**Tasks and exercises**
(a) List every piece of software named in the game development post.
(b) In the game development post, what does the writer say the status window now has?
(c) Pick up the game development post after its last sentence and keep writing it.

So I haven’t been writing as I should, and RF has gotten pretty far ahead in areas. I’m also not sure which order I did things, so I’ll just try and recap:

BATTLE SCREEN FINAL

I’m finally satisfied with the layout of my battle scene. It’s still got some of the genaric RPGMaker looks because I’m using SRD Menu Editor and not something fancier like Luna, but it still has its own twist on the system.

It works with how I want the skill and item bag menu to work, though I think I still have that minor glitch with the actor being too far forward at first:

Things look nice and clean though when actual combat starts and I like how the status window now has a clear background, merging more into the battle background. As well as the attacking character moving to the center of the screen:

I’m debating if I want to have the enemy also move to the center of the screen or not, but for now I’m really happy where that screen has gone.

FOREST MAP PERFECTING

I also worked on perfecting the maps. At least with the horizontal scroll I’m trying to get rid of the feeling that you’ve reached the edge of the map by adding margin of map that you can see but not access.

**Data segment**
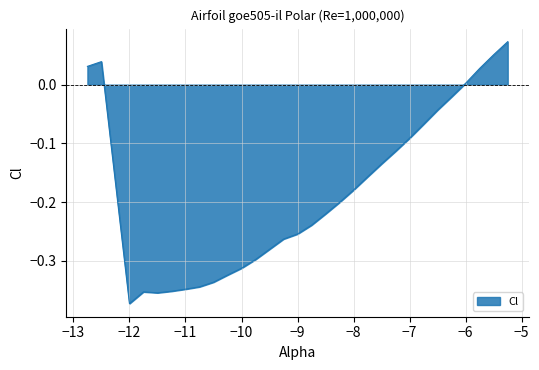

How many values are below zero?

24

**Outputs by task**
(a) RPGMaker, SRD Menu Editor, Luna

(b) A clear background.

(c)
I also realized that there was a lot of unused space on the forest map which I could expand to create little dead-end pockets where I can hide chests, save quest events and the like, making for more to explore and making it feel bigger:

I did this at the Capital map too, so that the edges don’t feel so much like edges:

WORK ON NPCS

Another big thing I started to do was work on the NPCs. I plan on using Yanfly’s Event Morph, Spawn and Copy events to allow me to have single template for each NPC that I can simply just program an event to morph into, allowing me to not have to change 3 different same events.

This will allow me to say, have an event on a map have a random chance of turning into an NPC when you walk into that room and that NPC will then work like it would on another map, without having to keep track of two different events for that NPC…does that make sense?

Like this event is programed to randomly change into one of the available NPCs that are kept as templates in the previous screenshot.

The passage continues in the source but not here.